A just settlement of the Middle East conflict will have to consider the voices of Palestinians living inside Israel
By Ben White
"Last week, the Israeli attorney general ruled against reopening the investigation into how 13 Palestinians (all but one of them Israeli citizens) were shot dead by police during unrest in October 2000. The decision did not come as much of a surprise, given the seven-year long refusal to bring charges against either police or senior officials.
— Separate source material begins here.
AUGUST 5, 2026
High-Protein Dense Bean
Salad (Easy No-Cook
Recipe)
These deaths - and indeed, the subsequent lack of accountability - have served as a reminder of the difficult relationship between "Israeli Arabs" and the Jewish state. With the creation of Israel 60 years ago, four-fifths of the Palestinians inside the new state's borders were expelled; the others remained (albeit with a quarter becoming "internally displaced").....
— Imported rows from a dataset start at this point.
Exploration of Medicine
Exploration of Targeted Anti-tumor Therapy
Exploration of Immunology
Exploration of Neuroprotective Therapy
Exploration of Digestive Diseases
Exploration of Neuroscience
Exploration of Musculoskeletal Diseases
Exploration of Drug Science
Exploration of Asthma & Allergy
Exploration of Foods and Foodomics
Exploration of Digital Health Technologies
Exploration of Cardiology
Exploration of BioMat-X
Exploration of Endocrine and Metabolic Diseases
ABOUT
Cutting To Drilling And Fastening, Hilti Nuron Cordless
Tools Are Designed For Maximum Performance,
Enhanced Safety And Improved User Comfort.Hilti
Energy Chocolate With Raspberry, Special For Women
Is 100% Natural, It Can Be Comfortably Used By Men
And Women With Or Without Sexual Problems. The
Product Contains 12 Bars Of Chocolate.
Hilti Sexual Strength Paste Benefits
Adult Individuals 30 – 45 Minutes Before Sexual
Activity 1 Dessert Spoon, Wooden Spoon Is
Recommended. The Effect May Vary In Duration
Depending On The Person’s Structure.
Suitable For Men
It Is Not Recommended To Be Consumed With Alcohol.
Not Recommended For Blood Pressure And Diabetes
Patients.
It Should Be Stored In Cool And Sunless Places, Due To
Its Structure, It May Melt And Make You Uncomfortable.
The official peace process's marginalisation of the Palestinians in Israel and in exile is no accident - key players stand to benefit from the existing framework. The western-approved Palestinian leadership in the West Bank, who like Abbas and Fayyad are almost exclusively drawn from Fatah, would dearly love to have their Oslo role of compromise-making "statesmen" reaffirmed by the establishment of a truncated Palestinian fiefdom. Israel, meanwhile, desperately needs to smother or confuse discussion about both its own Palestinian population and the refugees, since their rights cut painfully to the core of the conflict.....
In fact, Palestinians in Israel and the refugees have featured in Annapolis diplomacy, but only in so far as their basic rights are being implicitly repudiated, with Olmert's demand that the Palestinian party recognises Israel "as a state for the Jewish people"....."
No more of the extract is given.